*取り組む課題*.
1. 試用期間中の解雇に関する文章から、「先述したように、企業側が十分」から「認められない場合が多いです。」までの部分をすべて、一字一句変えずに返してください。
2. 試用期間中の解雇に関する文章について、次の問いに答えてください。
(a) 試用期間中に解雇を行う際の注意点は、いくつ紹介されるとされていますか？
(b) 適切な指導をしても改善が見込めない場合、ほかに何を検討することも考えられるとしていますか？
(c) 試用期間中に解雇するには、どのような根拠が必要だとされていますか？

先述したように、企業側が十分に指導したにもかかわらず、改善が見込められない場合は解雇できる場合があります。
また、従業員の能力不足が原因で会社に損失が発生した場合も、解雇の根拠にできます。
試用期間中の従業員の能力が不足しているために、業務に支障が生じてしまい、企業経営や業務運営に深刻な支障が見られていないのであれば、解雇は認められない場合が多いです。
試用期間中に解雇を行う際の注意点
解雇の根拠が不当だとして、従業員との間でトラブルが発生する場合があります。ケースによっては、裁判にまで発展してしまうかもしれません。
試用期間中に解雇を行う際の注意点を7つ紹介します。
これ以上にないくらいの指導を行ったかどうかを検討する
これ以上ない指導を行ったかどうかを検討しましょう。能力不足を理由に試用期間中に解雇する前に、まず企業側はその従業員の能力を活かせるようにできる限りのことを尽くす必要があります。
従業員が業務に取り組めるように適切な指導を行う他、改善が見込めなければ他のポジションを検討することも考えられます。勤務態度についても同様です。改善するように、こちら側の意思を提示しましょう。
試用期間中に解雇するには、客観的かつ合理的な根拠が必要なため、曖昧な根拠ではなく明確な証拠を集めなければいけません。従業員に対する指導や方向転換などを記録しておき、それでも改善が見込めなければ、解雇を検討しましょう。
解雇に踏み切る際は、企業として尽くせる限りの指導を行ったか確認してください。
客観的にみて公平性が保たれているかを確認する
試用期間中に能力不足を理由に解雇を検討する際は、その内容が客観的にみて公平かどうか確認しましょう。特定の責任者、あるいは企業にとって能力が足りていないと思ったとしても、客観的に見るとふさわしくない評価をしているかもしれません。

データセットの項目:
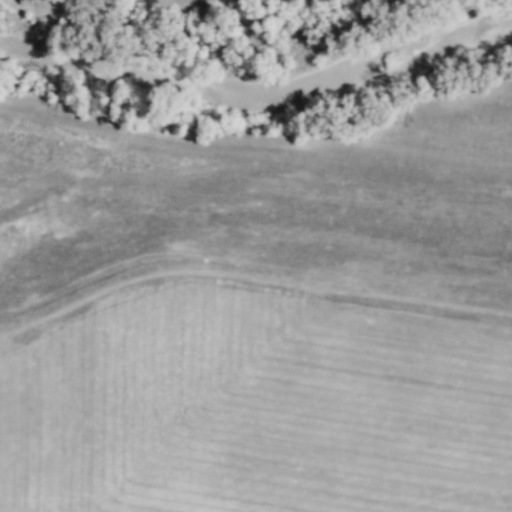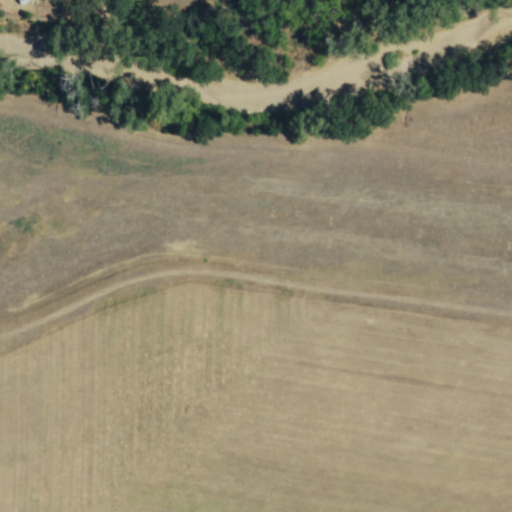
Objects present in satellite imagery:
river: (54, 52)
river: (312, 90)
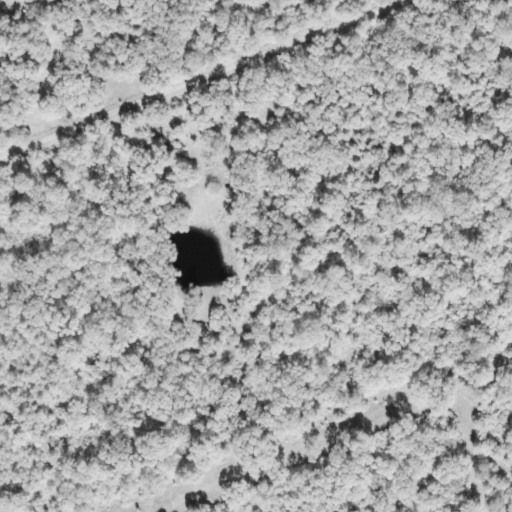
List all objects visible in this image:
road: (172, 67)
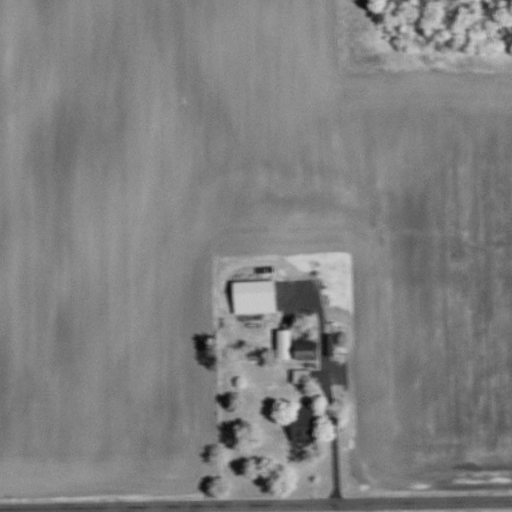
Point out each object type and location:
building: (331, 344)
building: (308, 352)
building: (303, 375)
building: (305, 425)
road: (256, 499)
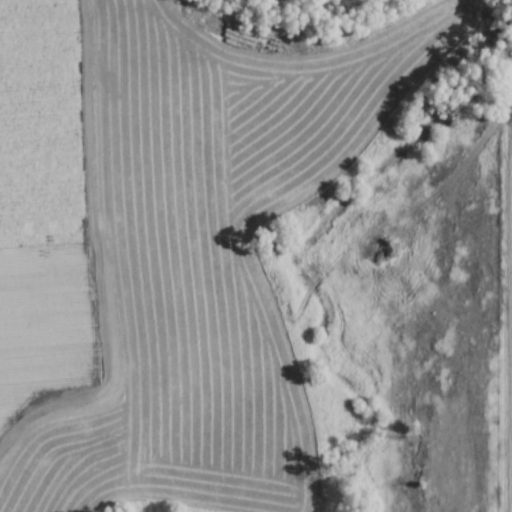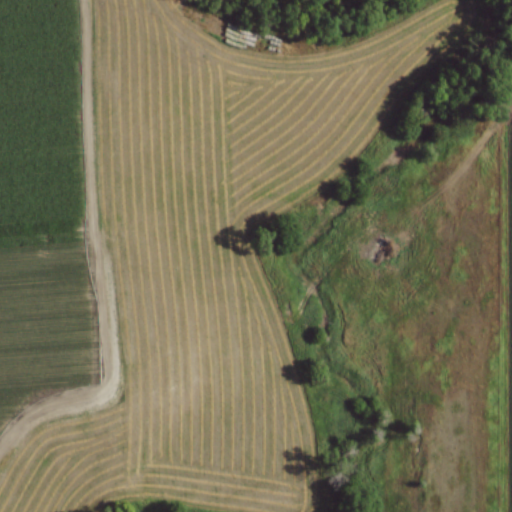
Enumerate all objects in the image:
crop: (167, 243)
crop: (506, 285)
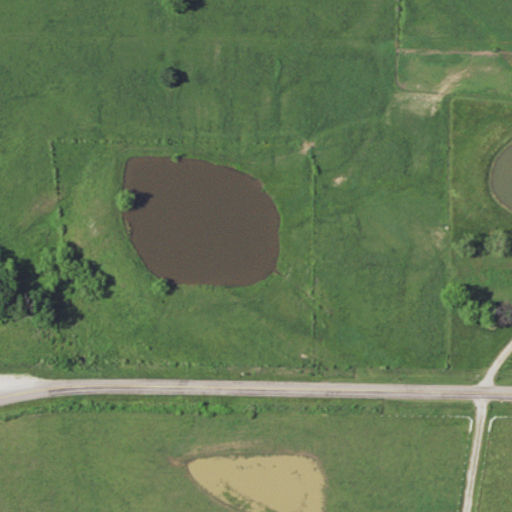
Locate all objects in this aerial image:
building: (490, 275)
road: (39, 383)
road: (295, 388)
road: (39, 392)
road: (479, 425)
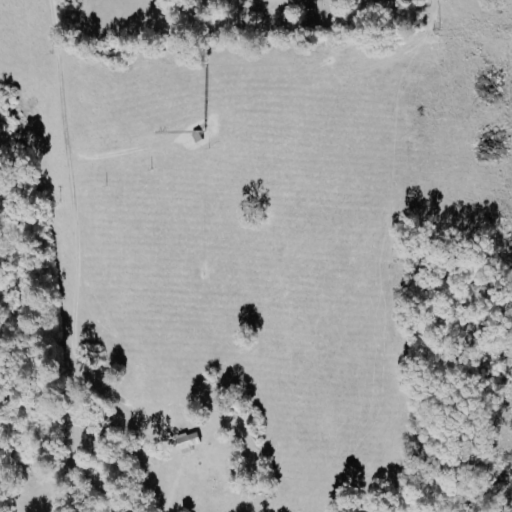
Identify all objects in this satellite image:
building: (190, 442)
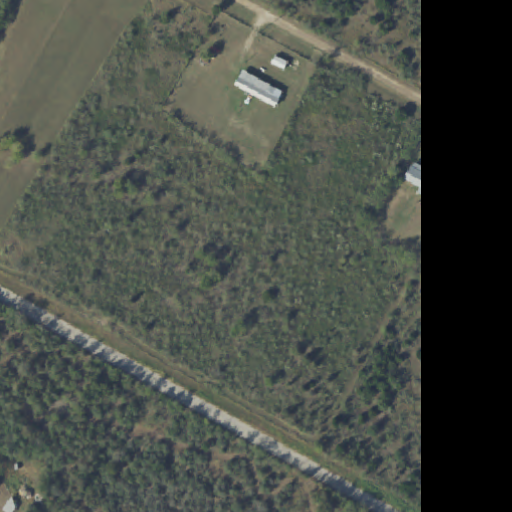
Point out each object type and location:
building: (208, 61)
road: (378, 74)
building: (260, 89)
building: (256, 90)
building: (423, 181)
building: (424, 183)
building: (448, 198)
building: (447, 199)
road: (193, 403)
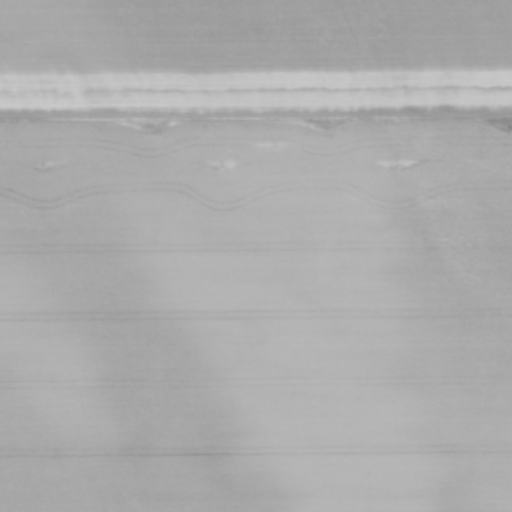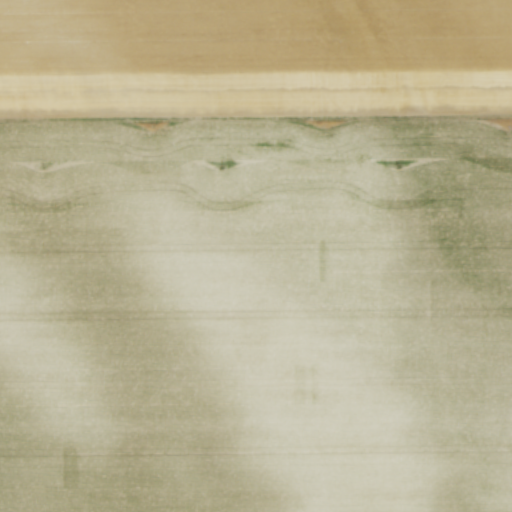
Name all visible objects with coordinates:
crop: (256, 255)
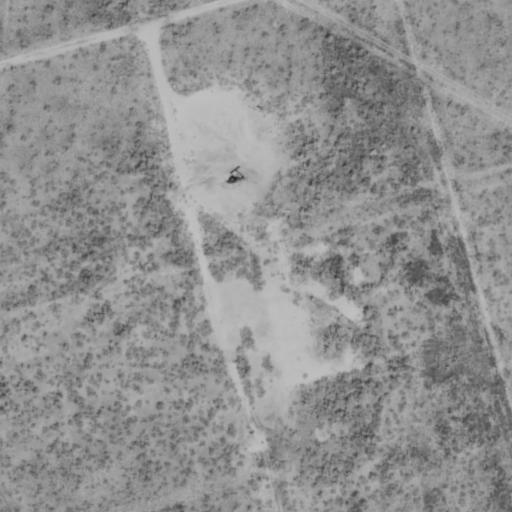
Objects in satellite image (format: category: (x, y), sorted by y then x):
road: (174, 49)
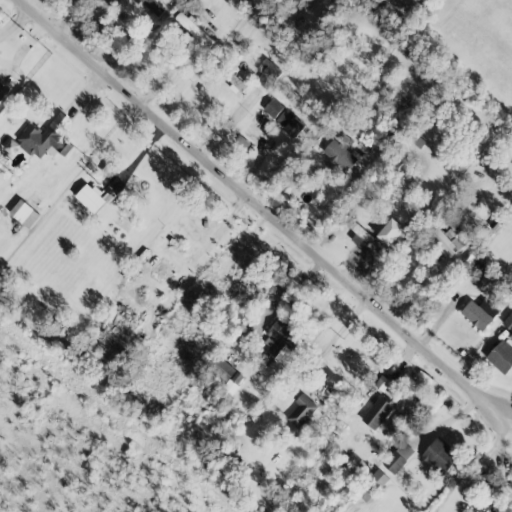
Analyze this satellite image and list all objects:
building: (193, 29)
building: (268, 69)
building: (232, 78)
building: (3, 89)
building: (283, 117)
building: (46, 137)
building: (339, 155)
building: (108, 170)
building: (89, 198)
road: (264, 208)
building: (23, 213)
building: (390, 231)
building: (363, 236)
building: (443, 238)
building: (479, 313)
building: (508, 321)
building: (280, 337)
building: (501, 356)
building: (223, 370)
building: (382, 383)
building: (301, 410)
building: (377, 412)
road: (506, 422)
building: (440, 455)
building: (397, 457)
road: (476, 462)
building: (372, 485)
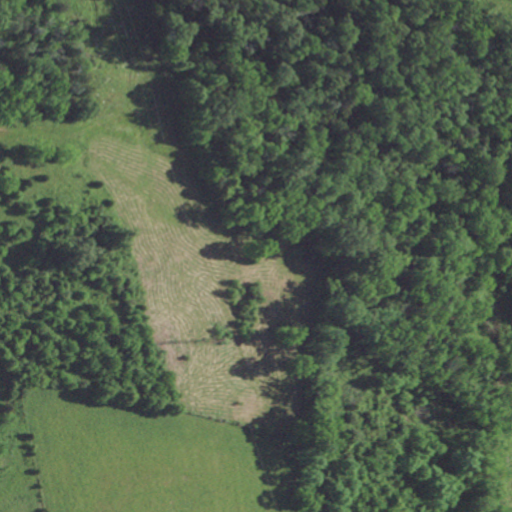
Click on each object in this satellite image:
power tower: (195, 337)
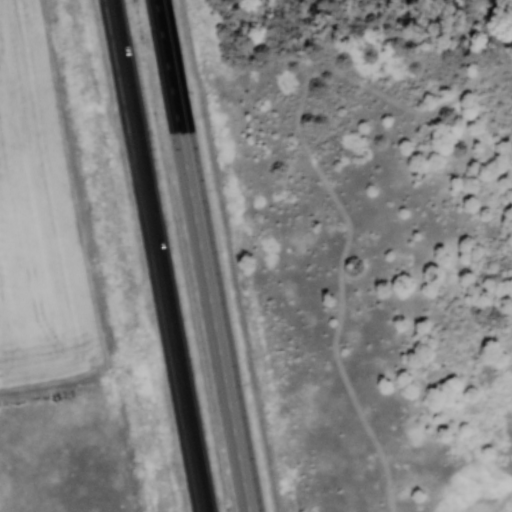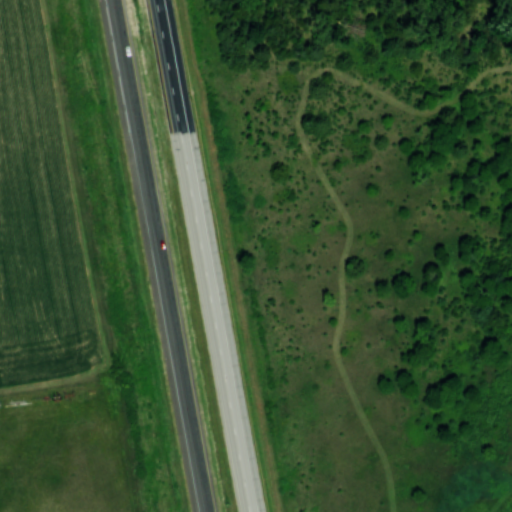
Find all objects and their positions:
park: (355, 242)
road: (202, 256)
road: (502, 498)
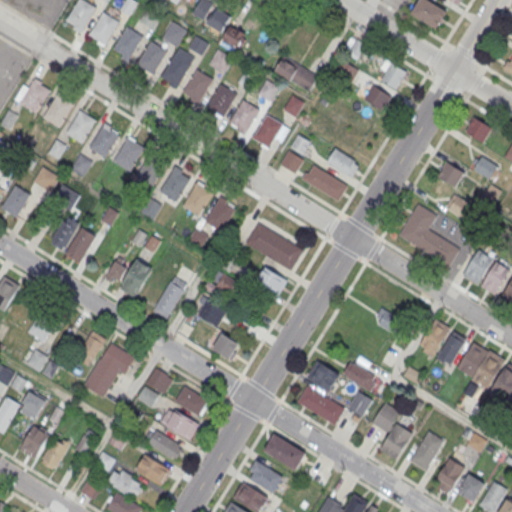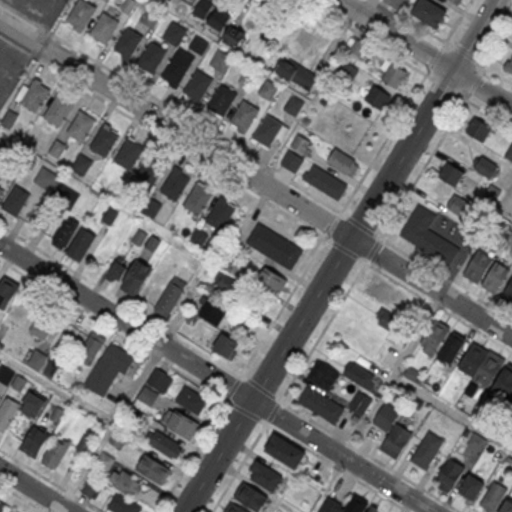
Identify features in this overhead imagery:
building: (106, 0)
building: (173, 1)
building: (455, 1)
building: (455, 2)
road: (368, 7)
building: (202, 9)
parking lot: (39, 10)
building: (429, 12)
building: (428, 13)
building: (80, 15)
building: (80, 15)
building: (227, 27)
building: (103, 29)
building: (104, 29)
road: (358, 30)
building: (175, 34)
building: (127, 43)
building: (127, 44)
road: (425, 53)
building: (151, 57)
building: (151, 58)
building: (221, 61)
building: (508, 65)
building: (508, 66)
building: (177, 67)
road: (429, 67)
parking lot: (10, 68)
building: (177, 68)
building: (297, 74)
building: (392, 75)
building: (247, 78)
building: (197, 86)
building: (197, 87)
building: (268, 91)
building: (34, 95)
building: (35, 97)
building: (378, 99)
building: (221, 101)
building: (221, 101)
building: (293, 105)
building: (58, 109)
building: (58, 111)
road: (180, 113)
building: (244, 117)
building: (244, 117)
building: (81, 126)
building: (81, 127)
building: (478, 129)
building: (478, 129)
building: (272, 130)
building: (267, 132)
building: (105, 140)
building: (104, 141)
road: (172, 141)
building: (300, 143)
building: (509, 152)
building: (128, 154)
building: (129, 155)
building: (292, 161)
building: (292, 162)
building: (343, 162)
building: (82, 163)
building: (484, 166)
building: (151, 169)
building: (151, 169)
building: (450, 174)
building: (450, 174)
building: (46, 178)
road: (255, 180)
building: (326, 181)
building: (325, 183)
building: (174, 185)
building: (175, 185)
building: (1, 191)
building: (197, 199)
building: (198, 200)
building: (15, 201)
building: (16, 201)
building: (459, 207)
building: (221, 214)
building: (220, 215)
building: (109, 216)
building: (64, 233)
building: (427, 235)
building: (427, 236)
building: (139, 237)
building: (152, 243)
building: (81, 244)
building: (274, 246)
building: (275, 246)
road: (340, 256)
building: (478, 266)
building: (478, 268)
building: (129, 276)
building: (495, 277)
building: (495, 279)
building: (272, 281)
building: (7, 292)
building: (7, 292)
building: (508, 292)
building: (508, 293)
building: (170, 297)
road: (120, 301)
road: (281, 308)
building: (210, 312)
building: (388, 320)
building: (40, 328)
road: (112, 330)
building: (434, 337)
building: (91, 347)
building: (226, 347)
building: (226, 347)
building: (451, 347)
road: (309, 354)
building: (473, 358)
building: (37, 359)
building: (480, 364)
building: (109, 368)
building: (489, 368)
building: (109, 369)
building: (323, 375)
building: (413, 375)
building: (360, 376)
road: (215, 377)
building: (159, 381)
building: (19, 382)
building: (504, 382)
road: (414, 386)
road: (56, 390)
building: (191, 401)
building: (321, 403)
building: (361, 403)
building: (320, 404)
building: (360, 404)
building: (20, 409)
building: (7, 413)
building: (56, 414)
building: (180, 424)
building: (180, 425)
road: (111, 426)
building: (391, 431)
building: (117, 440)
building: (34, 442)
building: (476, 443)
building: (165, 444)
building: (283, 448)
building: (427, 449)
building: (285, 451)
building: (427, 451)
building: (54, 453)
building: (105, 461)
building: (153, 469)
building: (154, 471)
building: (264, 475)
building: (265, 476)
building: (449, 476)
building: (125, 482)
building: (472, 485)
building: (91, 488)
building: (471, 489)
road: (33, 490)
building: (250, 496)
building: (251, 496)
building: (494, 496)
building: (493, 497)
building: (123, 504)
building: (123, 505)
building: (344, 505)
building: (507, 506)
building: (1, 507)
building: (233, 508)
building: (235, 508)
building: (374, 509)
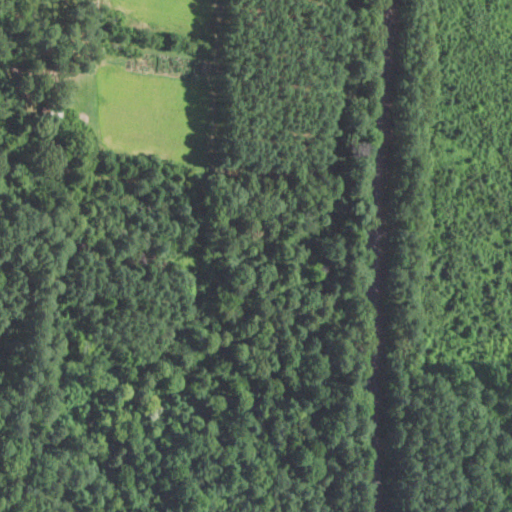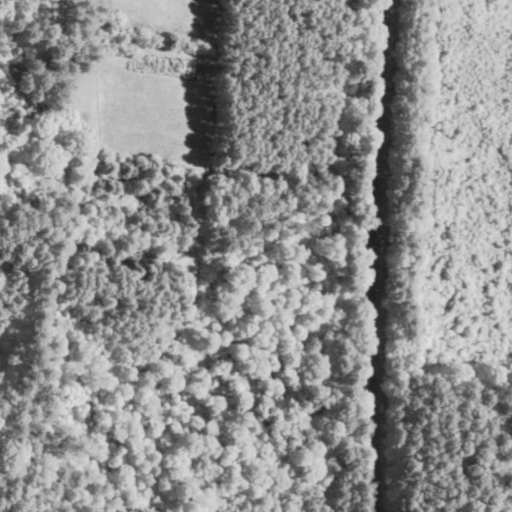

*演習の解答*.
1.
先述したように、企業側が十分に指導したにもかかわらず、改善が見込められない場合は解雇できる場合があります。
また、従業員の能力不足が原因で会社に損失が発生した場合も、解雇の根拠にできます。
試用期間中の従業員の能力が不足しているために、業務に支障が生じてしまい、企業経営や業務運営に深刻な支障が見られていないのであれば、解雇は認められない場合が多いです。

2.
(a) 7つ
(b) 他のポジション
(c) 客観的かつ合理的な根拠